- Goal of the exercise -
List every line in this data where the string "logo" occurs.

- Dataset records -
—————
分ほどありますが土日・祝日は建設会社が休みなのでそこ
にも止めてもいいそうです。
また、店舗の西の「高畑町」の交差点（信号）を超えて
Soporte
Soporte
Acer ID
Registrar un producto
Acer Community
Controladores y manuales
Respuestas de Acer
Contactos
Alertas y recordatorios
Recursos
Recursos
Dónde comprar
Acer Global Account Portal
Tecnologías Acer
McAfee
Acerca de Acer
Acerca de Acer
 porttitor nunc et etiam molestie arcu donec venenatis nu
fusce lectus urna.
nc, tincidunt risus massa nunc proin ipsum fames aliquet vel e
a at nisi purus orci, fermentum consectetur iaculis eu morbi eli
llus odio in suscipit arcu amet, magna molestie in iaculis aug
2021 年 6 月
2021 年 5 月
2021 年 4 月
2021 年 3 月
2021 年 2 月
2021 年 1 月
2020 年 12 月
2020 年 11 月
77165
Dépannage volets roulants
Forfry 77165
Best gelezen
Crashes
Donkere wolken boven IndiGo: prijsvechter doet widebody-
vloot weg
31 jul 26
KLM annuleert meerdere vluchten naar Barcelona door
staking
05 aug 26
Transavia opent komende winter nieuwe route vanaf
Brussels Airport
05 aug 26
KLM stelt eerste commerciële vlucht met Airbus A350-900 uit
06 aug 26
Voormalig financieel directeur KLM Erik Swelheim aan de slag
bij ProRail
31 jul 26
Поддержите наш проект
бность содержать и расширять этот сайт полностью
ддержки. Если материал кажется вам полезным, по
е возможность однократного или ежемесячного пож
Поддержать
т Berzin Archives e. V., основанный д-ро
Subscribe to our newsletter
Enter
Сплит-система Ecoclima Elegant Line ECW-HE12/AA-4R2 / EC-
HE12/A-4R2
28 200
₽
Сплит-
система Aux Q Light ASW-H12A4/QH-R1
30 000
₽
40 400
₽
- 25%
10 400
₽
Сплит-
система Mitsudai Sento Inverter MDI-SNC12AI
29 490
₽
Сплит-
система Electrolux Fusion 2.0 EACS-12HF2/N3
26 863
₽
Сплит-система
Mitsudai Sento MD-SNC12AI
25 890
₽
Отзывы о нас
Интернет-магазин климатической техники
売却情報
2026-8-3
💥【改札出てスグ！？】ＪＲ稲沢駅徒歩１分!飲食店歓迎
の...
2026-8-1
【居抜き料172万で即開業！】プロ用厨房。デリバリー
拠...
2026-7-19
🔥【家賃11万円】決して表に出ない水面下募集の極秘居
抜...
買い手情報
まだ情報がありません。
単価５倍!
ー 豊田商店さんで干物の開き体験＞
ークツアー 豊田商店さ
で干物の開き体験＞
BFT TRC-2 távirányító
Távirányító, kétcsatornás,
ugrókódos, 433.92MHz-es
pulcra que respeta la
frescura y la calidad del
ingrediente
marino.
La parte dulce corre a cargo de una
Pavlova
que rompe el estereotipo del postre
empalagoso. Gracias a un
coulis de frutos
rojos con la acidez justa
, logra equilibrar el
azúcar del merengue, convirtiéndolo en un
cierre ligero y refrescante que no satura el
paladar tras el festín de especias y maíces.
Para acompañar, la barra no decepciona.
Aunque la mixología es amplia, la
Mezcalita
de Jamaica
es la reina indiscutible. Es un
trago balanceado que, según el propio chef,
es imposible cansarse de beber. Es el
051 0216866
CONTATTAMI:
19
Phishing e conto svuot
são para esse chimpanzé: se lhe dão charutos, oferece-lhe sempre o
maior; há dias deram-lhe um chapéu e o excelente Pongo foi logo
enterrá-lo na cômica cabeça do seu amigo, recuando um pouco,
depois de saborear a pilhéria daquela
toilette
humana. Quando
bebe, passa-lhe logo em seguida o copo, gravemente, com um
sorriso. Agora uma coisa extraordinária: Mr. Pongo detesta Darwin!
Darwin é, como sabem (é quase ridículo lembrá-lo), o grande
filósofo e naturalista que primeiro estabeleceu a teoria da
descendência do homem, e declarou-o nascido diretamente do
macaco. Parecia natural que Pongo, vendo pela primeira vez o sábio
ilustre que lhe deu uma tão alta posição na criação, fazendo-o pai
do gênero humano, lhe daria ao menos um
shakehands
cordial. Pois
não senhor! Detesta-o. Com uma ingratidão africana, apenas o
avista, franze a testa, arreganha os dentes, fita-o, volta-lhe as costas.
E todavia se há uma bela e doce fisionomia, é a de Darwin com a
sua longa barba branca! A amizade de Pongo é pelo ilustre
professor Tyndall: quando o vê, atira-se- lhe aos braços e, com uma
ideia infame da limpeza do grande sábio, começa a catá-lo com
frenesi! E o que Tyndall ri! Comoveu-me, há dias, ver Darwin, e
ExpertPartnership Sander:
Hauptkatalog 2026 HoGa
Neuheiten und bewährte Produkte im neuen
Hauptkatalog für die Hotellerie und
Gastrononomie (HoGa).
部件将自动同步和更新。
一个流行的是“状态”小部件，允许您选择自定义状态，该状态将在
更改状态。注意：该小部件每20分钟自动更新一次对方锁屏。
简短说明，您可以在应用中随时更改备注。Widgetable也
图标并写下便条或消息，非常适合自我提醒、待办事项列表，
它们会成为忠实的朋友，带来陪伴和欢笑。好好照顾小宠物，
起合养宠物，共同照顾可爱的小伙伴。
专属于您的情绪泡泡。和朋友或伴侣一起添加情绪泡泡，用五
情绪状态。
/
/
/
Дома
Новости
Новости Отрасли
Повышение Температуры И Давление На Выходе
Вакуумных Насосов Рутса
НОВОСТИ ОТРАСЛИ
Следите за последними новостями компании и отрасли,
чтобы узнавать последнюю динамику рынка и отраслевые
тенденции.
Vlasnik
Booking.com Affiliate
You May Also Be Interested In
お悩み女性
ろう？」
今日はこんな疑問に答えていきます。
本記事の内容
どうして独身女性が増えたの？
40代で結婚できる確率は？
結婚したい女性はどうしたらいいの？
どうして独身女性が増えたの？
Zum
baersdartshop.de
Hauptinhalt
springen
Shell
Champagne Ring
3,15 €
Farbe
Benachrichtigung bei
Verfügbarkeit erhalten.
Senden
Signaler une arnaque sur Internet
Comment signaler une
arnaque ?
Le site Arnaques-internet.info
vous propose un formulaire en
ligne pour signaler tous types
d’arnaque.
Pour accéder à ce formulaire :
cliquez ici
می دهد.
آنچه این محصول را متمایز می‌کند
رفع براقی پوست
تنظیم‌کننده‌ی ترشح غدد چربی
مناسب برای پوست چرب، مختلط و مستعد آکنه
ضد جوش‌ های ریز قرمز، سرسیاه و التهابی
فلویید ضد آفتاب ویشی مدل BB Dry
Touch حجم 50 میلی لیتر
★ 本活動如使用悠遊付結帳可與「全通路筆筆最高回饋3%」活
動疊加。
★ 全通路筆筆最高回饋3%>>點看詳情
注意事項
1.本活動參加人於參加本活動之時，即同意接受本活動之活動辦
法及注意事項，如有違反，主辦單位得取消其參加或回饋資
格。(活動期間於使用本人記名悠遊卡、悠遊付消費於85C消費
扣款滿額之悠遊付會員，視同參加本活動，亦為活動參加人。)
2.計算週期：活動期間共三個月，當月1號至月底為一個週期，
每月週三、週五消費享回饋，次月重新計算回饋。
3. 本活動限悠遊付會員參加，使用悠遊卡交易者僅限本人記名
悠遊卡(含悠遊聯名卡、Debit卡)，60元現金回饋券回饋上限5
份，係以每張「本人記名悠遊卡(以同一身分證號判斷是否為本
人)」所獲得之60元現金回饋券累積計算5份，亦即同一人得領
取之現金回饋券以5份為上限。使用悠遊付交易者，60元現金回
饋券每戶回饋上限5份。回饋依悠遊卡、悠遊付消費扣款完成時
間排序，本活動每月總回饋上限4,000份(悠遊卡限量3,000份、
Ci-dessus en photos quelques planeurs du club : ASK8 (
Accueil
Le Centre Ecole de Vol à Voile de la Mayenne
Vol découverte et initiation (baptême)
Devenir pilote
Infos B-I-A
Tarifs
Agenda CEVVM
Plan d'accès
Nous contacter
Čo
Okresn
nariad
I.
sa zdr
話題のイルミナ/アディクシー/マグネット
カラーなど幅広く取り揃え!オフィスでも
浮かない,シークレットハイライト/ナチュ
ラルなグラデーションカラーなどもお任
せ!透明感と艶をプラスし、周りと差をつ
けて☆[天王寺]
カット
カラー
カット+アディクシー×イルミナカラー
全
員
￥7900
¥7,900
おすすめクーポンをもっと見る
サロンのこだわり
—————
- Expected answer -
maior; há dias deram-lhe um chapéu e o excelente Pongo foi logo
bebe, passa-lhe logo em seguida o copo, gravemente, com um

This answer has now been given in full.